Records from a collection:
*****

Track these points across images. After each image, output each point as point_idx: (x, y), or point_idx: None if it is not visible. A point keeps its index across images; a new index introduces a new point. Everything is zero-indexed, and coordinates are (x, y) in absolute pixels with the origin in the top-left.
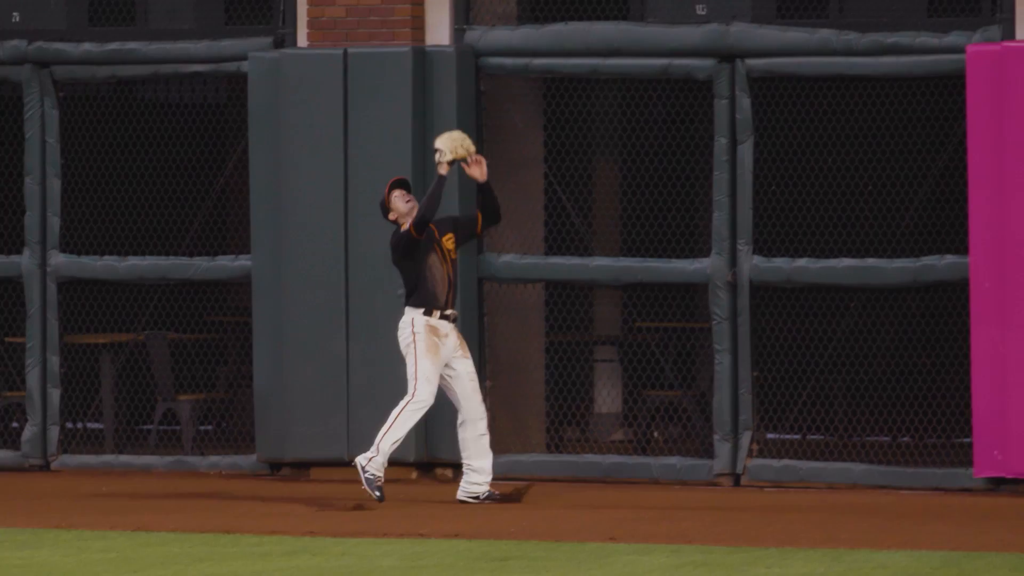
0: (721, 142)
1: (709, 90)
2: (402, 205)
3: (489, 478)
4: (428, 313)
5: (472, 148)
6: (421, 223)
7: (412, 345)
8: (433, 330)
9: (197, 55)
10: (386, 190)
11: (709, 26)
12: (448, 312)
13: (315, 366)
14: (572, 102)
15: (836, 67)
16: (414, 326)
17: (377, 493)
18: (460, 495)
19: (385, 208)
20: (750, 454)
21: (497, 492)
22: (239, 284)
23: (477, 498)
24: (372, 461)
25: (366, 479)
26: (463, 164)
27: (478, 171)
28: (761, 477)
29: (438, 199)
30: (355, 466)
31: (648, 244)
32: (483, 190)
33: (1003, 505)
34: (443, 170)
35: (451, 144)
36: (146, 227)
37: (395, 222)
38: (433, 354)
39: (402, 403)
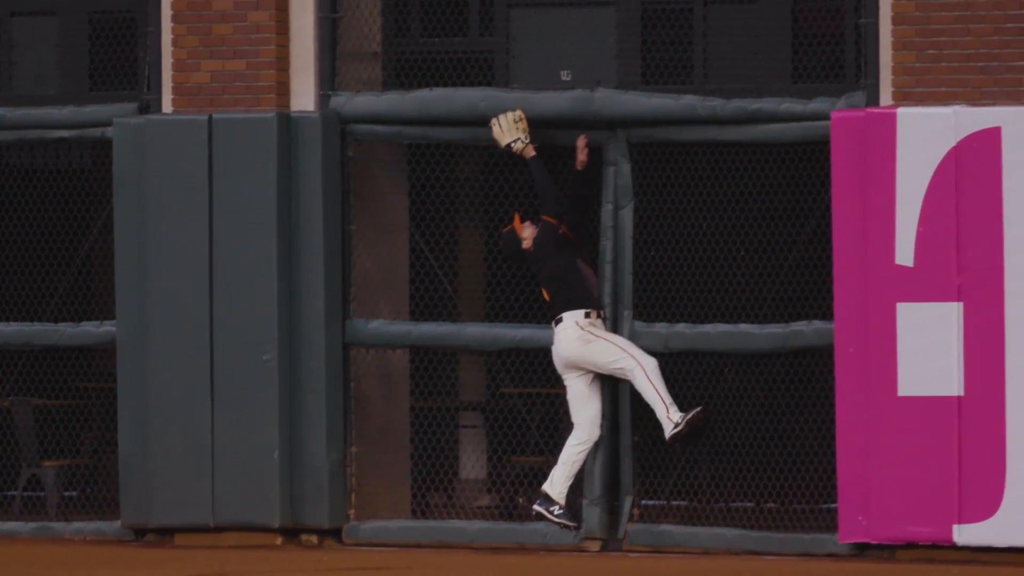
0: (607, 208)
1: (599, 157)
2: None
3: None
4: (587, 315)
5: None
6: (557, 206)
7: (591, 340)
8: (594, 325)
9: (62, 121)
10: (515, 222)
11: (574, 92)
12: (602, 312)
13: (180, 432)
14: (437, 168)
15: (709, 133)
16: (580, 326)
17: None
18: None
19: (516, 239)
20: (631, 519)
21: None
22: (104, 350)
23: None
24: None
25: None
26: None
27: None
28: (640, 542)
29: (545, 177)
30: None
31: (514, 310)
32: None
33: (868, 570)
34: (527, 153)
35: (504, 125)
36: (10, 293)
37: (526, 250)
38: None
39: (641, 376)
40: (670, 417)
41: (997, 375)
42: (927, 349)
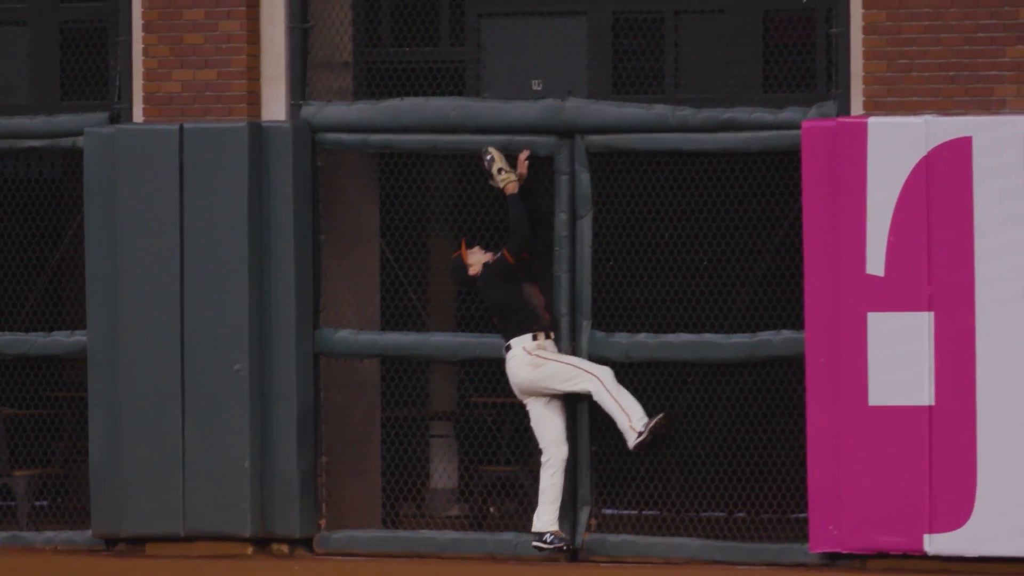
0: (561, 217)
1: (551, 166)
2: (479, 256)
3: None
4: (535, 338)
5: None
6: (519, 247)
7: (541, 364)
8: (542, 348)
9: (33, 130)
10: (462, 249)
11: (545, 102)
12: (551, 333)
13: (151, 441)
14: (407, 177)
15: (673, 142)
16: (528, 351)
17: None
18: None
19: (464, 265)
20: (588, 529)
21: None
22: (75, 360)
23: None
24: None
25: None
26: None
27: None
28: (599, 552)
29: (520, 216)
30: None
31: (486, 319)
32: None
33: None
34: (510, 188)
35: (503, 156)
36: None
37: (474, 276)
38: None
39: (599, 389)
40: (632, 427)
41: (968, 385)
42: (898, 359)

*****

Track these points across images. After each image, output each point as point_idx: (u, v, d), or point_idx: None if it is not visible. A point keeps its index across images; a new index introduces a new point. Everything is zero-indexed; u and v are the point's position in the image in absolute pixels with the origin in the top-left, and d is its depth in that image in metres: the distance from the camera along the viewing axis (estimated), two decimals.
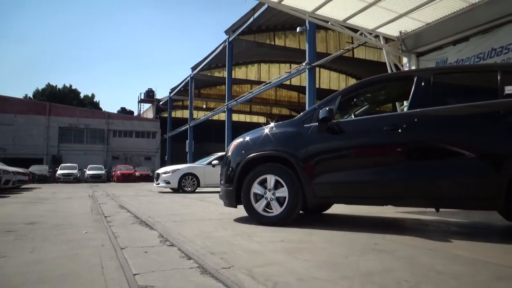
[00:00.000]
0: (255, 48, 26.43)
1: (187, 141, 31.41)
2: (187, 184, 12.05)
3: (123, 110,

*****

# Task objective:
Please copy the lines above from the line with "8: (433, 330)" up to and including the line with "26: (463, 164)", exactly as written and with nothing else.

# Written answer:
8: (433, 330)
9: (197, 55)
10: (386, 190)
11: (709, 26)
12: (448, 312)
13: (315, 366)
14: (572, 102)
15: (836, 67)
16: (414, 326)
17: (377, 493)
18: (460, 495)
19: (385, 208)
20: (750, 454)
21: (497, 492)
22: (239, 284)
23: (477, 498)
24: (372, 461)
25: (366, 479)
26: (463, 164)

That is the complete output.